The robust argumentation on these lines by the contributors of the book prods us to ask a plethora of questions. Is the Method actually just another narrative, and entrenched in subjectivities within its own subconscious and, hence, perhaps not as theology-free and objective as claimed? Can the Method be taught as truly distant and detached from individual subjectivities and histories? Ought we not to recognise the subjective as part of an understanding since, such as in the towering field of cosmology, not everything can be falsified or enjoys complete information? How do we understand layered and complex social realities through the purely objective means that the Method places as sacrosanct? Should we not allow subjectivities to supplement (claimed) objectivity? 1 Is scientific knowledge—and, by extension, the Method—universal reason or actually only a result of continuously formulated agreements within sociologically constructed paradigms that reflect the interests, political positions and cultural or ideological convictions of those within it (Gower 1997)? Does not the Method, too, revel recurrently in speculation while being endowed with the garb of impartiality, rationality and steadiness—and, hence, while there is no justification to entirely discard it there is little reason to treat it as sacrosanct (Bauer 1992)?

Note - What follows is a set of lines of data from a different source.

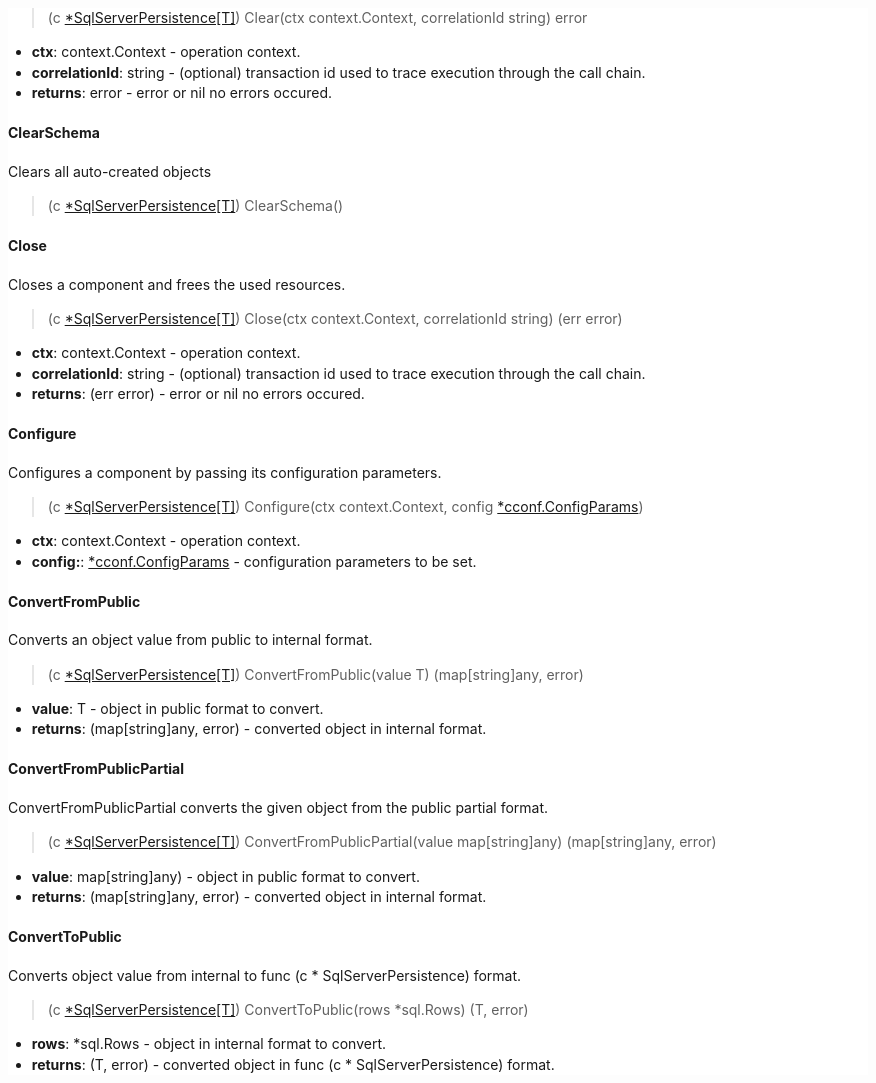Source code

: > (c [*SqlServerPersistence[T]]()) Clear(ctx context.Context, correlationId string) error

- **ctx**: context.Context - operation context.
- **correlationId**: string - (optional) transaction id used to trace execution through the call chain.
- **returns**: error - error or nil no errors occured.

#### ClearSchema
Clears all auto-created objects

> (c [*SqlServerPersistence[T]]()) ClearSchema()


#### Close
Closes a component and frees the used resources.

> (c [*SqlServerPersistence[T]]()) Close(ctx context.Context, correlationId string) (err error)

- **ctx**: context.Context - operation context.
- **correlationId**: string - (optional) transaction id used to trace execution through the call chain.
- **returns**: (err error) - error or nil no errors occured.


#### Configure
Configures a component by passing its configuration parameters.

> (c [*SqlServerPersistence[T]]()) Configure(ctx context.Context, config [*cconf.ConfigParams](../../../commons/config/config_params))

- **ctx**: context.Context - operation context.
- **config:**: [*cconf.ConfigParams](../../../commons/config/config_params) - configuration parameters to be set.


#### ConvertFromPublic
Converts an object value from public to internal format.

> (c [*SqlServerPersistence[T]]()) ConvertFromPublic(value T) (map[string]any, error)

- **value**: T - object in public format to convert.
- **returns**: (map[string]any, error) - converted object in internal format.


#### ConvertFromPublicPartial
ConvertFromPublicPartial converts the given object from the public partial format.

> (c [*SqlServerPersistence[T]]()) ConvertFromPublicPartial(value map[string]any) (map[string]any, error)

- **value**: map[string]any) - object in public format to convert.
- **returns**: (map[string]any, error) - converted object in internal format.

#### ConvertToPublic
Converts object value from internal to func (c * SqlServerPersistence) format.

> (c [*SqlServerPersistence[T]]()) ConvertToPublic(rows *sql.Rows) (T, error)

- **rows**: *sql.Rows - object in internal format to convert.
- **returns**: (T, error) - converted object in func (c * SqlServerPersistence) format.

The book does justice to the torrent of such critical questions which potentially define the future of humanity and our biosphere. It strongly pushes ahead the valid reservations around the Method that the scholarship thus far has placed before us and it is hence a landmark in the de-naturalisation of the Method. While the routine (almost ritualistic) accusation that more could have been included can be levelled, the current composition of the book has achieved both breadth and depth in its engagement with the scientific method, and the book can easily be listed as obligatory reading for practically everyone in the scholarly academic field regardless of discipline and specialisation.